# [What you need to do]
All of the data must be written out verbatim, with pictures excluded.

# [Supplied data]
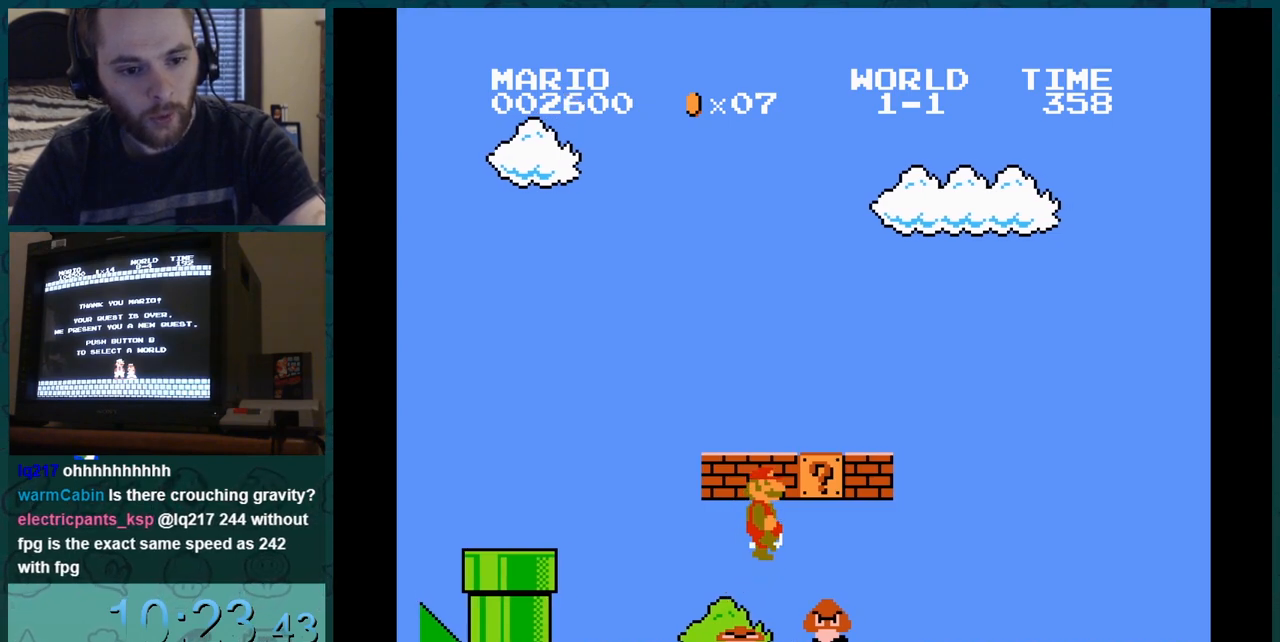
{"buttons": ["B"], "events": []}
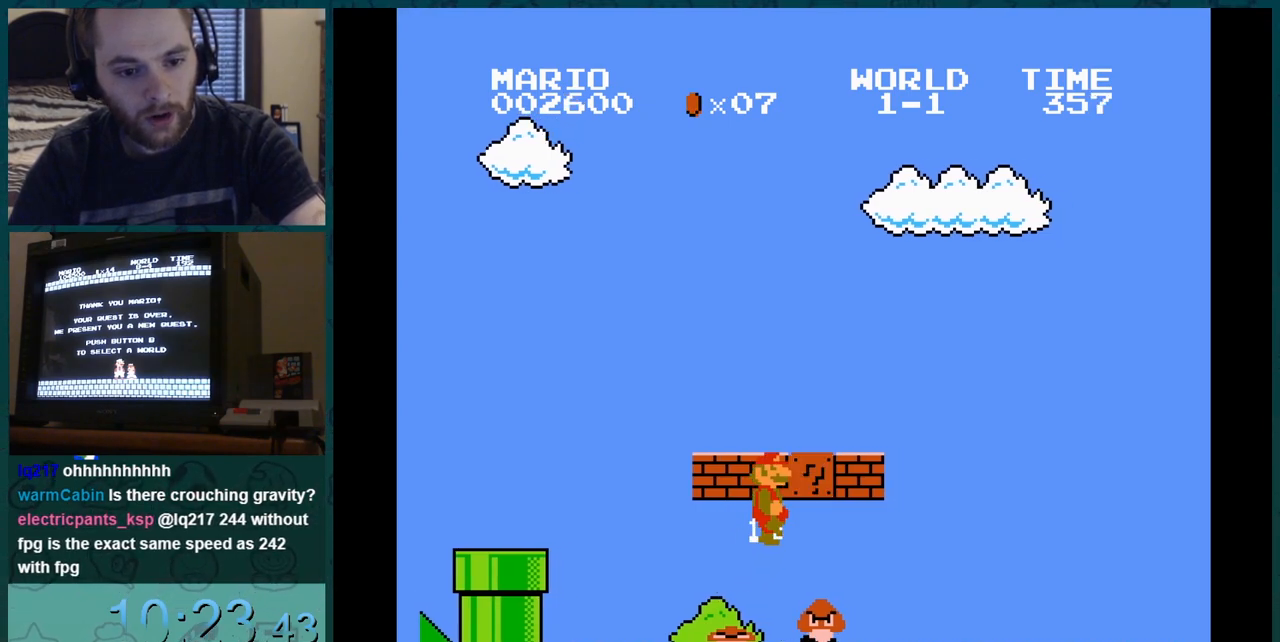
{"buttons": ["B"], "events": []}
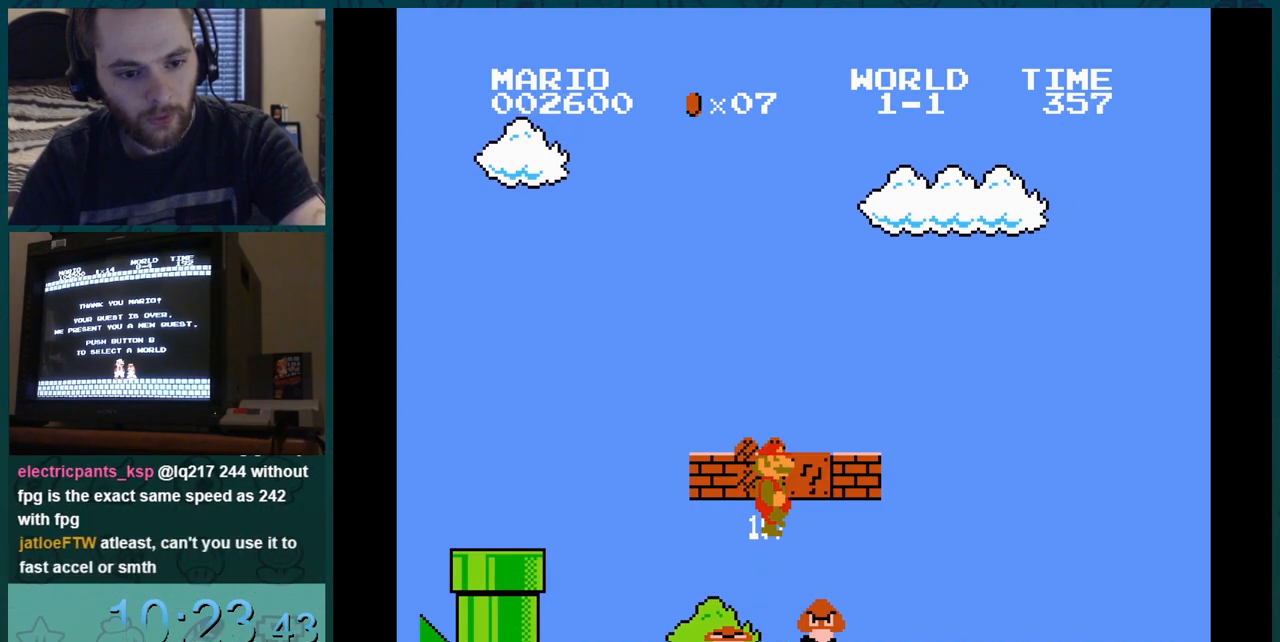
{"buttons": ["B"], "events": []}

# [Solution for this exercise]
{"buttons": ["B"], "events": []}
{"buttons": ["B"], "events": []}
{"buttons": ["B"], "events": []}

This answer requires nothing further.